Date: Mon, 28 Oct 2019 Prob (F-statistic): 1.84e-56
Time: 13:22:17 Log-Likelihood: -138.83
No. Observations: 100 AIC: 281.7
Df Residuals: 98 BIC: 286.9
Df Model: 1
Covariance Type: nonrobust
coef std err t P>|t| [0.025 0.975]
Intercept 0.9809 0.098 10.009 0.000 0.786 1.175
x 2.9834 0.087 34.357 0.000 2.811 3.156
Omnibus: 5.027 Durbin-Watson: 1.860
Prob(Omnibus): 0.081 Jarque-Bera (JB): 5.131
Skew: -0.308 Prob(JB): 0.0769
Kurtosis: 3.924 Cond. No. 1.13

[1] Standard Errors assume that the covariance matrix of the errors is correctly specified.
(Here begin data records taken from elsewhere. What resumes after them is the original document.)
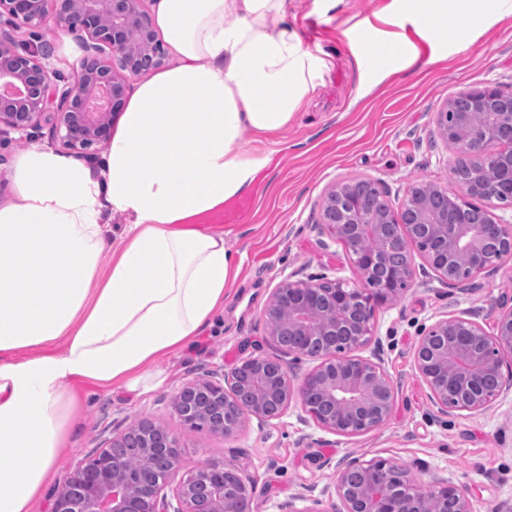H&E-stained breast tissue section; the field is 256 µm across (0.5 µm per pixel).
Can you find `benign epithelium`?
Returning <instances> with one entry per match:
<instances>
[{
	"instance_id": "7a95c632",
	"label": "benign epithelium",
	"mask_w": 512,
	"mask_h": 512,
	"mask_svg": "<svg viewBox=\"0 0 512 512\" xmlns=\"http://www.w3.org/2000/svg\"><path fill=\"white\" fill-rule=\"evenodd\" d=\"M1 17L0 127L48 122L77 155L110 137L130 80L164 64L142 0H0ZM49 20L76 35L84 51L61 88L43 63L44 50L19 47L12 35ZM435 124L458 153L456 165L473 171L472 183L450 190L425 182V191L411 188L396 209L370 179L329 190L321 224L343 243L364 287L324 275L282 281L264 312L275 354L250 356L220 380L183 384L174 407L184 424L231 437L245 418L263 425L293 402L334 434L384 423L394 403L392 383L355 351L371 341L375 308L394 301L413 278L412 250L448 283L474 279L512 257V223L482 191L488 175L512 186V93L492 85L462 90L436 113ZM369 238L380 246L366 247ZM284 329L294 336L286 349L278 341ZM302 361L314 366L297 383L290 364ZM414 363L441 411H485L512 387V306L501 304L492 335L463 317L436 321L417 342ZM133 435L146 461L135 474L117 454ZM179 462L178 438L141 419L55 490L53 512H251L255 485L236 463L207 462L181 475ZM333 493L330 508L316 500L302 512H474L465 489L440 480L422 486L410 469L381 458L348 459L336 470Z\"/></svg>"
}]
</instances>
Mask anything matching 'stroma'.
Instances as JSON below:
<instances>
[{"label":"stroma","instance_id":"stroma-1","mask_svg":"<svg viewBox=\"0 0 512 512\" xmlns=\"http://www.w3.org/2000/svg\"><path fill=\"white\" fill-rule=\"evenodd\" d=\"M392 0H293V25L305 49L330 53L315 93L288 128L269 139L244 132L253 151L275 147L253 193L228 213L210 217L205 231L223 234L241 268L224 294V314L186 348L157 363L161 387L133 399L84 384V422L73 433L57 471L63 485L107 447L113 434L147 418L174 433L183 467L230 460L256 486L253 512H301L321 498L346 459L387 458L408 467L419 484L443 479L466 485L475 512H512V390L484 412L466 417L441 413L414 365V347L436 321L463 317L494 331L499 302L512 297V259L458 285L441 282L423 262L403 294L377 308L374 335L364 357L380 364L394 387L392 411L374 431L335 435L307 420L300 405L261 425L246 420L231 438L185 425L172 399L193 379H219L241 360L270 352L263 312L285 279L324 275L356 282L344 245L321 229V203L334 185L352 178L381 183L391 206L420 182L453 185L457 155L438 136L433 121L456 92L486 85L512 92V14L494 0H480L481 16L467 42L455 35L431 43L412 20L386 23ZM367 21L396 32L417 49L412 62L383 75L359 58L349 30ZM17 39L50 47L51 74L70 77L83 51L54 23L24 28ZM40 146L61 150L49 126L0 133V168L11 170L21 152Z\"/></svg>","mask_w":512,"mask_h":512}]
</instances>
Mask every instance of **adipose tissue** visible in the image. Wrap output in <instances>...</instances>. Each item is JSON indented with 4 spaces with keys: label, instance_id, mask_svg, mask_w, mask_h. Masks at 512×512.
<instances>
[{
    "label": "adipose tissue",
    "instance_id": "adipose-tissue-1",
    "mask_svg": "<svg viewBox=\"0 0 512 512\" xmlns=\"http://www.w3.org/2000/svg\"><path fill=\"white\" fill-rule=\"evenodd\" d=\"M426 40L469 36L475 12L448 0H393ZM292 0H156L176 58L141 82L99 165L35 147L13 166L0 205V512H34L81 423L82 381L140 398L161 384L145 366L193 342L224 307L235 256L199 223L249 196L271 137L316 90L326 58L305 50ZM351 31L381 71L412 54L399 36ZM125 216L109 241L105 218ZM111 250L112 263L99 259Z\"/></svg>",
    "mask_w": 512,
    "mask_h": 512
}]
</instances>
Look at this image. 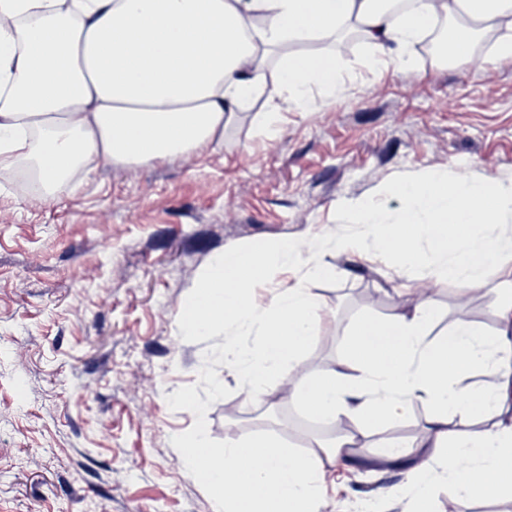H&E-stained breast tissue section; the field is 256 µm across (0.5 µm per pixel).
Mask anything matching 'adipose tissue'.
<instances>
[{
    "instance_id": "ef3b65f1",
    "label": "adipose tissue",
    "mask_w": 512,
    "mask_h": 512,
    "mask_svg": "<svg viewBox=\"0 0 512 512\" xmlns=\"http://www.w3.org/2000/svg\"><path fill=\"white\" fill-rule=\"evenodd\" d=\"M386 2L0 0V167L30 165L37 180L30 199L44 202L80 168L189 158L223 131L226 113L261 95L286 92L305 108L310 87L341 93L335 58L296 46L336 37L347 25L379 48L388 41L409 45L448 18L455 25L446 59L472 60L475 37L493 28L497 59L512 61V0H414L395 21ZM262 49L281 57L275 78L257 59ZM399 191L407 201L399 232L379 239L398 261L464 282V301L483 290L490 268L512 266V251L478 235L480 225L512 220L511 184L473 175L452 182L437 172ZM311 248L284 239L226 251L181 308L180 329L198 335L229 324L257 328V349L224 355L250 396L264 398L270 378L288 375L295 404L327 421L352 418L362 434L397 417L403 399L425 393L431 414L422 448L381 443L382 457L409 474L412 512H428V480L438 470L455 497L512 501V428L448 429L449 417L492 415L512 402V279L496 288V333L458 322L429 338L438 308L426 292H409L406 312L351 324L343 361L312 374L302 367L318 309L309 289H287L263 308L252 299L266 273L296 265ZM473 373L488 385L466 384ZM350 394L367 400L349 408Z\"/></svg>"
}]
</instances>
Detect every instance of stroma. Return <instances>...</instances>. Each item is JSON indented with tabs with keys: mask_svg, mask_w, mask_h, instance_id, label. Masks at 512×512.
Instances as JSON below:
<instances>
[{
	"mask_svg": "<svg viewBox=\"0 0 512 512\" xmlns=\"http://www.w3.org/2000/svg\"><path fill=\"white\" fill-rule=\"evenodd\" d=\"M496 39L488 31L473 43L481 68L413 44L378 52L359 34L305 43L336 58L343 94L311 87L305 109L284 93L259 98L226 114L223 134L189 159L80 173L42 204L0 169V512H214L170 442L195 416L166 401L204 366L232 391L206 413L212 439L272 431L304 446L306 430L288 416L293 381L273 377L258 403L224 366L225 346L253 348L256 331L178 326L196 281L230 248L316 243L253 290L259 306L299 285L316 297L321 321L303 357L314 374L342 360L350 324L387 319L407 288L430 289L439 306L431 336L458 320L500 328L493 288L505 272L490 270V291L459 306L461 283L402 267L347 213L371 199L393 223L405 207L399 185L436 170L512 182V62L493 61ZM382 53L410 64H380ZM338 237L357 249L334 246ZM317 265L325 274L311 275ZM428 415L417 393L384 434L419 440ZM375 441L359 436L325 462L323 512H406L407 475ZM366 478L385 483L380 497L362 491Z\"/></svg>",
	"mask_w": 512,
	"mask_h": 512,
	"instance_id": "1",
	"label": "stroma"
}]
</instances>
OLS as transformation matrices

We've seen that we can generate a projection of $\textbf{y}$ onto $C(\textbf{X})$ using the following formula.

$$\hat{\textbf{y}} = \textbf{X}\beta$$


$$ \beta = (\textbf{X}^T \textbf{X})^{-1} \textbf{X}^T \textbf{y}$$

So we can re-write this as

$$\hat{\textbf{y}} = \textbf{X}(\textbf{X}^T \textbf{X})^{-1} \textbf{X}^T \textbf{y}$$

$$\hat{\textbf{y}} = \textbf{H} \textbf{y}$$

$\textbf{H}$ is known as the "Hat Matrix". $\textbf{H}$ transforms the vector $\textbf{y}$ into $\hat{\textbf{y}}$.

In [19]:
H = X.dot(la.inv(X.T.dot(X)).dot(X.T))
y_hat2 = H.dot(y)
In [20]:
plt.xlabel('Y Hat via our matrix transformation')
plt.ylabel('Y Hat via XB')

Likewise, consider the formula for our orthogonal vector $e$, our error.

$$\textbf{e} = \textbf{y} - \textbf{X}\beta$$

$$\textbf{e} = \textbf{y} - \textbf{X}(\textbf{X}^T \textbf{X})^{-1} \textbf{X}^T \textbf{y}$$

We can factor out $\textbf{y}$

$$\textbf{e} = (\textbf{I} - \textbf{X}(\textbf{X}^T \textbf{X})^{-1} \textbf{X}^T) \textbf{y}$$

$$\textbf{e} = \textbf{M}\textbf{y}$$

$\textbf{M}$ transforms the vector $\textbf{y}$ into $\textbf{e}$.

Thus, we can decompose $\textbf{y}$ to the following expression.

$$ \textbf{y} = \textbf{H} \textbf{y} + \textbf{M}\textbf{y} $$

outcome = prediction + error
In [21]:
M = np.eye(N) - X.dot(la.inv(X.T.dot(X)).dot(X.T))
e2 = M.dot(y)
plt.xlabel('Error via our matrix transformation')
plt.ylabel('Error via XB')

$\textbf{H}$ and $\textbf{M}$ have some interesting properties.

  1. They're orthogonal to one another.

$$ \textbf{H}\textbf{M} = 0 $$

  1. They're idempotent

$$ \textbf{H}\textbf{H} = \textbf{H} $$

$$ \textbf{M}\textbf{M} = \textbf{M} $$

  1. When combined, they yield an identity matrix.

$$ \textbf{H} + \textbf{M} = \textbf{I} $$

Again, the point is to reinforce that when performing some operation on a vector, we can express that operation (function) as a matrix.